Qualified presumption of safety (QPS)

Introduction

Qualified presumption of safety (QPS)

Microorganisms (such as bacteria, yeasts and viruses), also called biological agents, have been used since ancient times for the production of food and feed. Some have a long history of safe use, while the safety of others still needs to be assessed.

The qualified presumption of safety (QPS) is an assumption of safety based on reasonable evidence. If an assessment of a group of microorganisms concludes that they do not raise safety concerns, the group is granted “QPS status”. Any microorganism that is assigned to that group does not need to undergo the full safety assessment.

To be granted QPS status, a microorganism must meet the following criteria:

  • Its taxonomic identity must be well defined;
  • The available body of knowledge must be sufficient to establish its safety;
  • The lack of pathogenic properties must be established and substantiated;
  • Its intended use must be clearly described.

Microorganisms that are not well defined, for which some safety concerns are identified or for which it is not possible to conclude if they pose safety concern to humans, animals or the environment are not considered suitable for QPS status and must undergo a full safety assessment.

Once EFSA grants a microorganism a QPS status, it is included in the “QPS list”, which is available on the EFSA website.

EFSA’s Panel on Biological Hazards will adopt a scientific opinion on the maintenance of the list of biological agents with QPS status in December 2019.

2016 EFSA’s Panel on Biological Hazards (BIOHAZ) adopts a scientific opinion on the maintenance of the list of Qualified Presumption of Safety biological agents with the “2016 updated list of QPS status recommended biological agents for safety risk assessments carried out by EFSA scientific Panels and Units” (2016 QSP list).

2014 As a follow-up of a recommendation of the EFSA’s Scientific Committee, the BIOHAZ Panel decides that from now on the overall assessment of the QPS list will be carried out every three years (see section EFSA role).

EFSA Scientific Committee recommends that the QPS approach (initially developed for the assessment of microorganisms added to the food and feed) is also applied to the assessment of botanicals or botanical preparations.

2013 BIOHAZ Panel adopts a scientific opinion on the update of the list of QPS-recommended biological agents intentionally added to food or feed as notified to EFSA.

2009, 2010, 2011, 2012 BIOHAZ Panel updates the list of biological agents intentionally added to food and feed for which a QPS status is recommended:

2008 EFSA’s Panel on Biological Hazards publishes the first review of the list of QPS microorganisms and updates the antimicrobial resistance criteria used to assess the safety microorganism used in food and feed.

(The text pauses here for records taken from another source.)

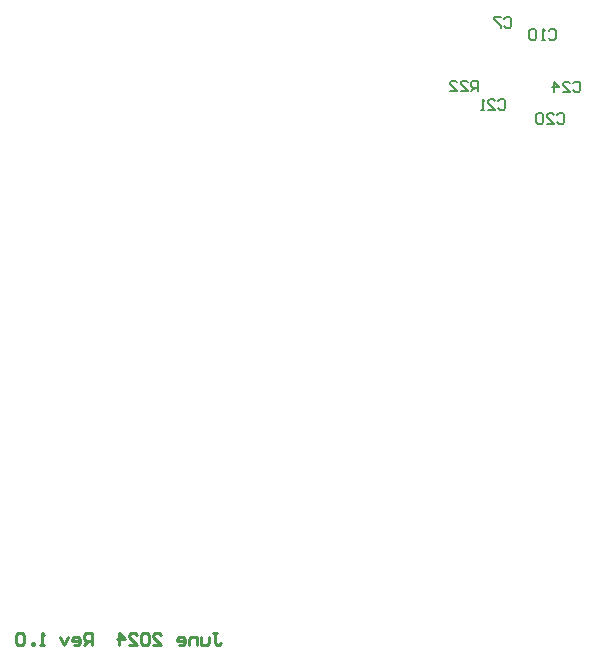
<source format=gbo>
G04*
G04 #@! TF.GenerationSoftware,Altium Limited,Altium Designer,24.2.2 (26)*
G04*
G04 Layer_Color=32896*
%FSLAX26Y26*%
%MOIN*%
G70*
G04*
G04 #@! TF.SameCoordinates,46F5A5B2-6880-422F-88BA-D3FAC370E1DB*
G04*
G04*
G04 #@! TF.FilePolarity,Positive*
G04*
G01*
G75*
%ADD16C,0.010000*%
%ADD17C,0.008000*%
D16*
X963342Y89987D02*
X976671D01*
X970006D01*
Y56664D01*
X976671Y50000D01*
X983336D01*
X990000Y56664D01*
X950013Y76658D02*
Y56664D01*
X943348Y50000D01*
X923355D01*
Y76658D01*
X910026Y50000D02*
Y76658D01*
X890032D01*
X883368Y69993D01*
Y50000D01*
X850045D02*
X863374D01*
X870039Y56664D01*
Y69993D01*
X863374Y76658D01*
X850045D01*
X843381Y69993D01*
Y63329D01*
X870039D01*
X763407Y50000D02*
X790064D01*
X763407Y76658D01*
Y83323D01*
X770071Y89987D01*
X783400D01*
X790064Y83323D01*
X750077D02*
X743413Y89987D01*
X730084D01*
X723419Y83323D01*
Y56664D01*
X730084Y50000D01*
X743413D01*
X750077Y56664D01*
Y83323D01*
X683432Y50000D02*
X710090D01*
X683432Y76658D01*
Y83323D01*
X690097Y89987D01*
X703426D01*
X710090Y83323D01*
X650110Y50000D02*
Y89987D01*
X670103Y69993D01*
X643445D01*
X560000Y50000D02*
Y89987D01*
X540006D01*
X533342Y83323D01*
Y69993D01*
X540006Y63329D01*
X560000D01*
X546671D02*
X533342Y50000D01*
X500019D02*
X513348D01*
X520013Y56664D01*
Y69993D01*
X513348Y76658D01*
X500019D01*
X493355Y69993D01*
Y63329D01*
X520013D01*
X480026Y76658D02*
X466697Y50000D01*
X453368Y76658D01*
X400052Y50000D02*
X386723D01*
X393387D01*
Y89987D01*
X400052Y83323D01*
X366729Y50000D02*
Y56664D01*
X360065D01*
Y50000D01*
X366729D01*
X333406Y83323D02*
X326742Y89987D01*
X313413D01*
X306748Y83323D01*
Y56664D01*
X313413Y50000D01*
X326742D01*
X333406Y56664D01*
Y83323D01*
D17*
X1848267Y1895548D02*
Y1930537D01*
X1830773D01*
X1824941Y1924705D01*
Y1913042D01*
X1830773Y1907211D01*
X1848267D01*
X1836604D02*
X1824941Y1895548D01*
X1789953D02*
X1813278D01*
X1789953Y1918874D01*
Y1924705D01*
X1795784Y1930537D01*
X1807447D01*
X1813278Y1924705D01*
X1754964Y1895548D02*
X1778290D01*
X1754964Y1918874D01*
Y1924705D01*
X1760795Y1930537D01*
X1772458D01*
X1778290Y1924705D01*
X2166023Y1921544D02*
X2171855Y1927376D01*
X2183518D01*
X2189349Y1921544D01*
Y1898218D01*
X2183518Y1892387D01*
X2171855D01*
X2166023Y1898218D01*
X2131035Y1892387D02*
X2154360D01*
X2131035Y1915713D01*
Y1921544D01*
X2136866Y1927376D01*
X2148529D01*
X2154360Y1921544D01*
X2101877Y1892387D02*
Y1927376D01*
X2119372Y1909881D01*
X2096046D01*
X1915967Y1863082D02*
X1921799Y1868913D01*
X1933462D01*
X1939293Y1863082D01*
Y1839756D01*
X1933462Y1833925D01*
X1921799D01*
X1915967Y1839756D01*
X1880979Y1833925D02*
X1904304D01*
X1880979Y1857251D01*
Y1863082D01*
X1886810Y1868913D01*
X1898473D01*
X1904304Y1863082D01*
X1869316Y1833925D02*
X1857653D01*
X1863484D01*
Y1868913D01*
X1869316Y1863082D01*
X2111977Y1816257D02*
X2117809Y1822089D01*
X2129471D01*
X2135303Y1816257D01*
Y1792931D01*
X2129471Y1787100D01*
X2117809D01*
X2111977Y1792931D01*
X2076988Y1787100D02*
X2100314D01*
X2076988Y1810426D01*
Y1816257D01*
X2082820Y1822089D01*
X2094483D01*
X2100314Y1816257D01*
X2065325D02*
X2059494Y1822089D01*
X2047831D01*
X2042000Y1816257D01*
Y1792931D01*
X2047831Y1787100D01*
X2059494D01*
X2065325Y1792931D01*
Y1816257D01*
X2082861Y2095847D02*
X2088692Y2101679D01*
X2100355D01*
X2106186Y2095847D01*
Y2072521D01*
X2100355Y2066690D01*
X2088692D01*
X2082861Y2072521D01*
X2071198Y2066690D02*
X2059535D01*
X2065366D01*
Y2101679D01*
X2071198Y2095847D01*
X2042041D02*
X2036209Y2101679D01*
X2024546D01*
X2018715Y2095847D01*
Y2072521D01*
X2024546Y2066690D01*
X2036209D01*
X2042041Y2072521D01*
Y2095847D01*
X1935408Y2135784D02*
X1941240Y2141616D01*
X1952903D01*
X1958734Y2135784D01*
Y2112458D01*
X1952903Y2106627D01*
X1941240D01*
X1935408Y2112458D01*
X1923745Y2141616D02*
X1900420D01*
Y2135784D01*
X1923745Y2112458D01*
Y2106627D01*
M02*

</source>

2007 EFSA’s Scientific Committee proposes a strategy for the introduction of an assessment system based on the QPS concept and publishes the first list of microorganisms proposed for a QPS status. The QPS approach will allow risk assessors to focus on biological agents that pose the greatest risks or uncertainties. It is to be used for pre-market safety assessment of notified biological agents by all EFSA’s scientific units and panels.

2005 EFSA’s Scientific Committee concludes that the introduction of a QPS system for microorganisms would help set priorities and avoid long investigations on the safety of organisms known not to cause concern.

EFSA assesses the safety of microorganisms used in food and feed, before they are authorised for use in the European market. The Authority introduced the concept of qualified presumption of safety (QPS) to establish a generic approach that would harmonise the safety evaluation of microorganisms used as food or feed additives, food enzymes, novel foods or pesticides.

The first list of biological agents with QPS status was established in 2007 and is updated in the form of a scientific opinion from the BIOHAZ Panel every three years.

EFSA also carries out a literature search every six months to ensure that the list is up to date. If new information is discovered that might change the QPS status of a microorganism, this is published in a BIOHAZ Panel statement. The statements also include the evaluation of microbiological agents notified to EFSA within each six-month period to be assessed for use in food or feed additives, food enzymes, flavourings, novel foods or pesticides.

The updated list is published as an appendix to the 2016 scientific opinion and is also available on the Knowledge Junction. The six-monthly Panel statements include:

  • New information that might change the QPS status of a microorganism that is already on the list or its qualifications.
  • The evaluation of microbiological agents notified to EFSA to be assessed for their use in food or feed additives, food enzymes, flavourings, novel foods or pesticides.
  • Recommendations for the attribution of new QPS status.